It's because of how the Matcher
class handles patterns that could match an empty string. The replaceAll
method of String
is defined to work the same way as the replaceAll
method of Matcher
, which works like this:
This method first resets this matcher. It then scans the input
sequence looking for a match of the pattern. Characters that are not
part of the match are appended directly to the result string; the
match is replaced in the result by the replacement string. The
replacement string may contain references to captured subsequences as
in the appendReplacement method.
When the matcher tries to find a pattern, if the subsequence in the source is the empty string, the matcher returns the empty string but then bumps up the current index by 1, so that it does not return an infinite loop of empty strings. So here's how it operates on "Hello"
:
1) The matcher looks for .*
. Since this is a greedy match, matching as many characters as possible, it will find the substring "Hello"
, and uses that, replacing it with "US"
. The current index is then positioned after the 'o'
.
2) The matcher looks for .*
again. Since it's at the end of the input, but the pattern is allowed to match an empty string, it matches the empty string and replaces that with another "US"
. But then it bumps up the current index, which is now in a position past the end of the source.
3) The matcher looks for .*
again, but since the current index is past the end of the source, it won't find anything.
To get a feel for how it operates, try using ".*?"
as the pattern. Now, the matcher will always use an empty string, because the ?
tells it to use the shortest string possible. It also increases the current index by 1 each time it finds an empty string.
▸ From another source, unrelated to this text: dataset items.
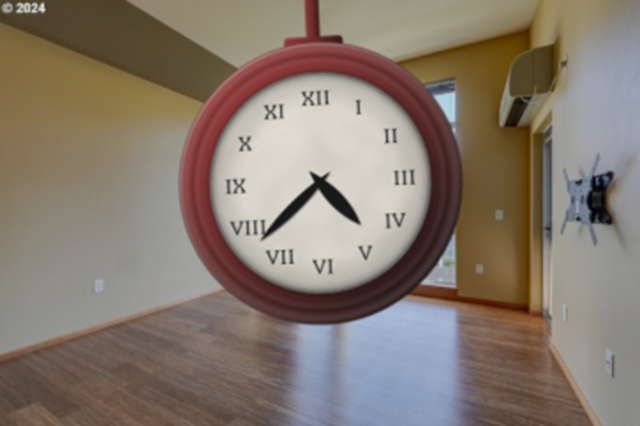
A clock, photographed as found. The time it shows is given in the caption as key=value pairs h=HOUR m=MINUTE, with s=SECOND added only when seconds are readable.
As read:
h=4 m=38
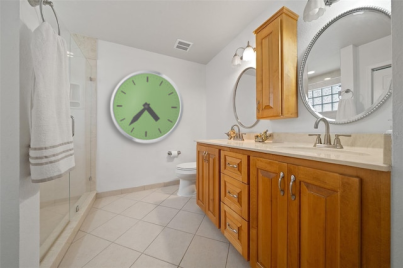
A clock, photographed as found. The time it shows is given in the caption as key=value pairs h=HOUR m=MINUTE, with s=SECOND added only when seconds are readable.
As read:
h=4 m=37
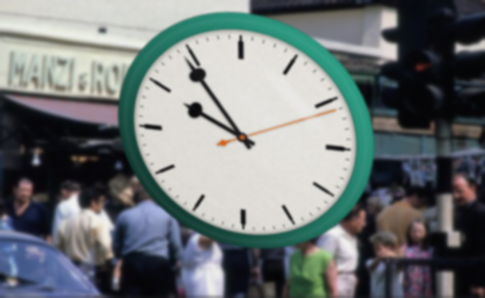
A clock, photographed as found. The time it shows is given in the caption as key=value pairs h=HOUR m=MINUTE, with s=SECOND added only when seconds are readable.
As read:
h=9 m=54 s=11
The result:
a.replaceAll("(?s).*?", ".-") //returns
".-H.-e.-l.-l.-o.-"
That is, it replaces all the empty strings between each pair of characters with ".-"
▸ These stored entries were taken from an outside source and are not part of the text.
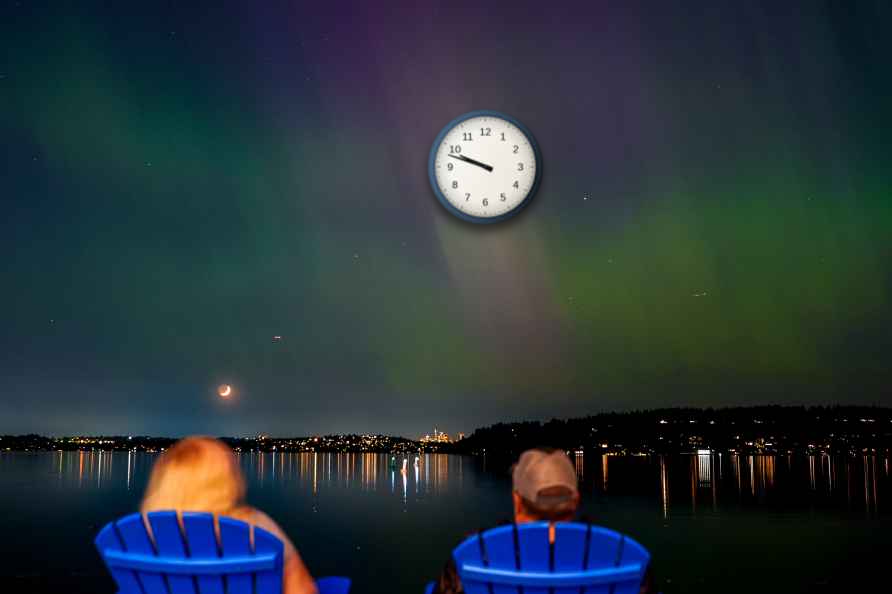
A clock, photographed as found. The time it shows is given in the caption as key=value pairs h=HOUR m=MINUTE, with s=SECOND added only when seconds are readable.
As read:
h=9 m=48
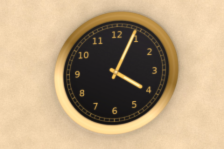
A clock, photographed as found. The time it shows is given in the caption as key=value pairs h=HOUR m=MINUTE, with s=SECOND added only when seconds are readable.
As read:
h=4 m=4
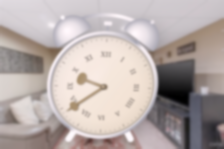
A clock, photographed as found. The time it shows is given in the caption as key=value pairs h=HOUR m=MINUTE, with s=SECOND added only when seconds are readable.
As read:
h=9 m=39
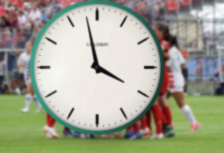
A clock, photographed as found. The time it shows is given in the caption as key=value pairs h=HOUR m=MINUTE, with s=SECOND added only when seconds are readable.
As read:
h=3 m=58
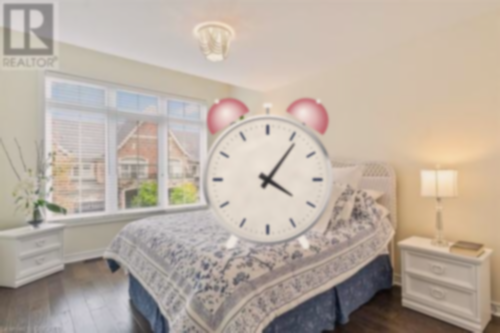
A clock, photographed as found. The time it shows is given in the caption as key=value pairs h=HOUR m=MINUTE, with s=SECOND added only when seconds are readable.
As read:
h=4 m=6
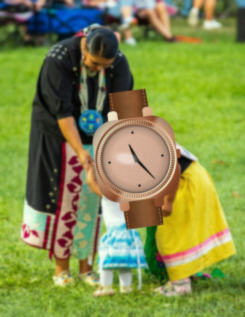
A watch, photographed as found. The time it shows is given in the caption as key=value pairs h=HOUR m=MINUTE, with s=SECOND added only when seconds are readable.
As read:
h=11 m=24
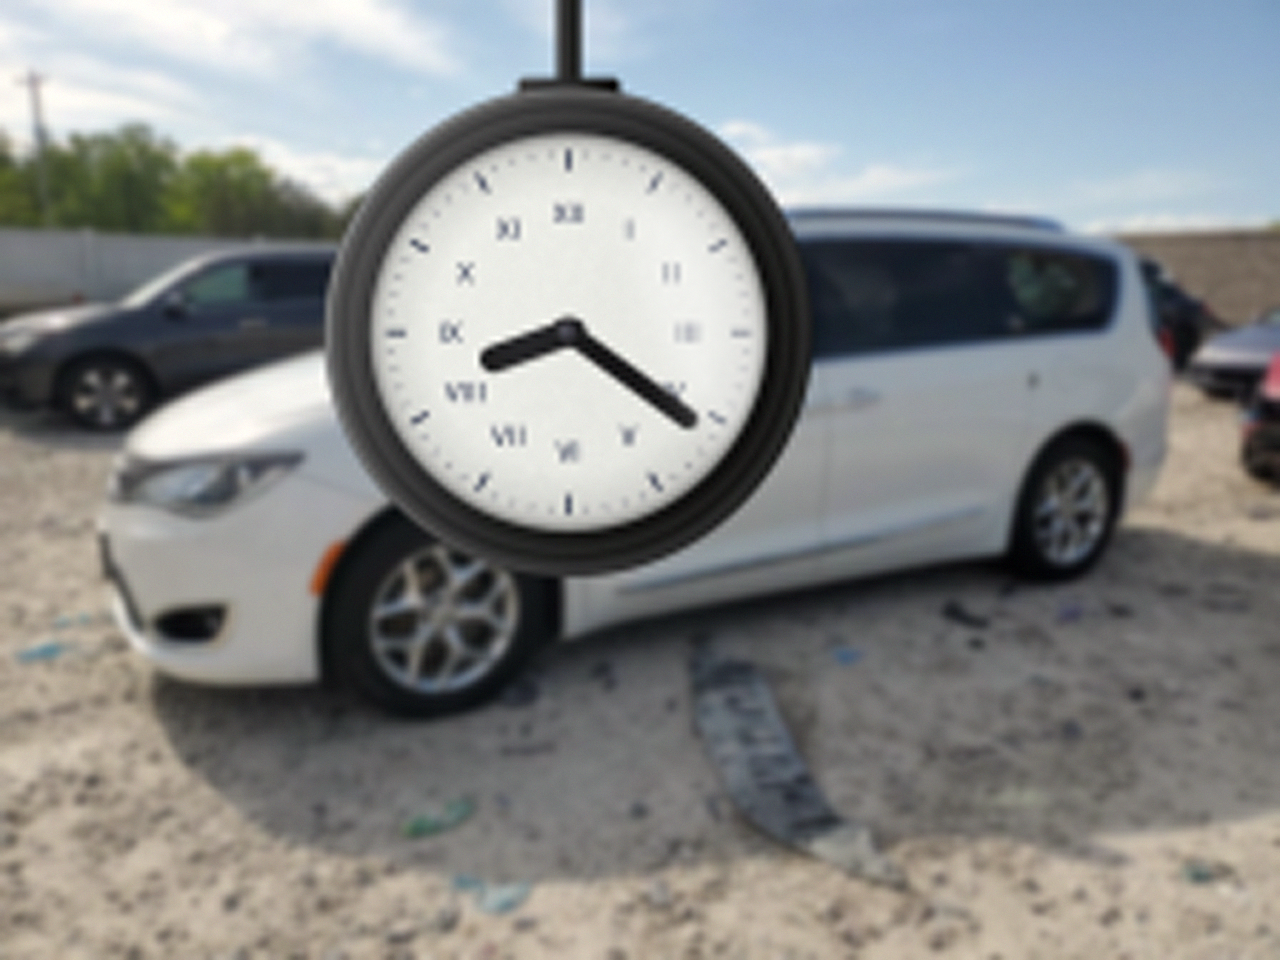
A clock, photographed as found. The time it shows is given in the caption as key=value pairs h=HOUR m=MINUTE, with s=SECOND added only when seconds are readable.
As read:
h=8 m=21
, and leaves the actual characters alone.
Moral: Be really careful with patterns that could match empty strings.
MORE: After reading your comment, where you indicate that the pattern could be input by the user, I think you could use this as a test to see if the pattern could match the empty string:
if ("".matches(inputPattern)) {
// ???
}
I'm not sure what you'd do with it. Perhaps it's always the case that if this is true, your replaceAll
will add an extra US
at the end and you can safely delete it. Or maybe you can just tell them to try a different pattern.
PPS. I'm not sure where this behavior of the matcher (i.e. increasing the current index by 1 when the match is an empty string) is documented. I didn't see it in the Matcher
javadoc. I suppose that means that a future version of the JRE could behave differently, although this seems highly unlikely.